> PROBLEMS TO WORK ON:
#1 In the QGIS post, how long does the virtual layer take to render the county outlines?
#2 Please reproduce the QGIS post word for word, starting at "That gives me" and ending at "a sub-second operation.".

> TEXT PROVIDED:
9

I am using QGIS to create a layer comprised of counties in 7 northeast US states.

I start with the US census 5M cartographic state borders file, and then set a filter on that layer:

"NAME" in (
  'New York',
  'Massachusetts',
  'Rhode Island',
  'Connecticut',
  'New Hampshire',
  'Vermont',
  'Maine'
)

That gives me a layer with seven features. I wanted to take the US census 5M cartographic county borders file and restrict that to the same geographic area. I thought I could do it by setting up a virtual layer and setting up a spatial join, like this:

select a.*
  from cb_2018_us_county_5m as a 
  join cb_2018_us_state_5m as b
  on (st_contains(b.geometry, a.geometry))

That works, but it takes 5 or 6 seconds to render the county outlines; I can watch as they show up one by one. Given the relatively small number of features involved in this operation, I was surprised by the performance. Am I doing something suboptimal? The same query in, say, PostGIS is a sub-second operation.

> SUPPLIED DATA:
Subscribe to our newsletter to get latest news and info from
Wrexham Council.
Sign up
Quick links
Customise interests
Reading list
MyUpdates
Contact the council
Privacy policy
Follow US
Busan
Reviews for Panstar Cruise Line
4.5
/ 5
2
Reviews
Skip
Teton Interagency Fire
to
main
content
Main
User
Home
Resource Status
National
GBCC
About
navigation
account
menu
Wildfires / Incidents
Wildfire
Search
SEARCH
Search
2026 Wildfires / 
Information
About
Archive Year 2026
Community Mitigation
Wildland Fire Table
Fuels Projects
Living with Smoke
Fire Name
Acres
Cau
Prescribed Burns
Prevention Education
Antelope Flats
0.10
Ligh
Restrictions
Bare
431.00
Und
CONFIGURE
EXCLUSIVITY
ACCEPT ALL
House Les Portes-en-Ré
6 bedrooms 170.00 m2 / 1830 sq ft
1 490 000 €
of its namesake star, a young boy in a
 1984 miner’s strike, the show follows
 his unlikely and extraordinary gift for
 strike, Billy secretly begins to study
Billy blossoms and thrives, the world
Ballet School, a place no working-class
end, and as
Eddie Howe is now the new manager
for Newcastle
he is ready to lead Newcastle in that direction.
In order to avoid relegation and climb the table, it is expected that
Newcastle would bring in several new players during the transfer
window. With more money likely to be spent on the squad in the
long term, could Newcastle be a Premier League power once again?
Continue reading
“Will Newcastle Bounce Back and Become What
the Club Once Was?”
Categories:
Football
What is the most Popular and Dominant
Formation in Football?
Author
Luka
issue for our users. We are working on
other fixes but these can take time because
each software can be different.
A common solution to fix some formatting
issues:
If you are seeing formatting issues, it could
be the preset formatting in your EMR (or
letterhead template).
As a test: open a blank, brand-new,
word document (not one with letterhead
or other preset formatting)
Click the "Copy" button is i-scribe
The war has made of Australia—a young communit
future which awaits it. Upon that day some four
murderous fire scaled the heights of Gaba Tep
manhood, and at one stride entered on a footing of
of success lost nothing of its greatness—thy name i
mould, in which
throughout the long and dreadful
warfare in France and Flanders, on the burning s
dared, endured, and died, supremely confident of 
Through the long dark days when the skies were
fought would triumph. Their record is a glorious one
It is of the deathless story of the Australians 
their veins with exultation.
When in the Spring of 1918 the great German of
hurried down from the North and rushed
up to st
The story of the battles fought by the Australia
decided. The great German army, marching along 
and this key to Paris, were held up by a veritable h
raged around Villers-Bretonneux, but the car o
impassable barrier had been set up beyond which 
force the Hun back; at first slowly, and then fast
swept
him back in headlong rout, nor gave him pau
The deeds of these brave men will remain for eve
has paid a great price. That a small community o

> TASK-BY-TASK SOLUTIONS:
#1 5 or 6 seconds.

#2
That gives me a layer with seven features. I wanted to take the US census 5M cartographic county borders file and restrict that to the same geographic area. I thought I could do it by setting up a virtual layer and setting up a spatial join, like this:

select a.*
  from cb_2018_us_county_5m as a 
  join cb_2018_us_state_5m as b
  on (st_contains(b.geometry, a.geometry))

That works, but it takes 5 or 6 seconds to render the county outlines; I can watch as they show up one by one. Given the relatively small number of features involved in this operation, I was surprised by the performance. Am I doing something suboptimal? The same query in, say, PostGIS is a sub-second operation.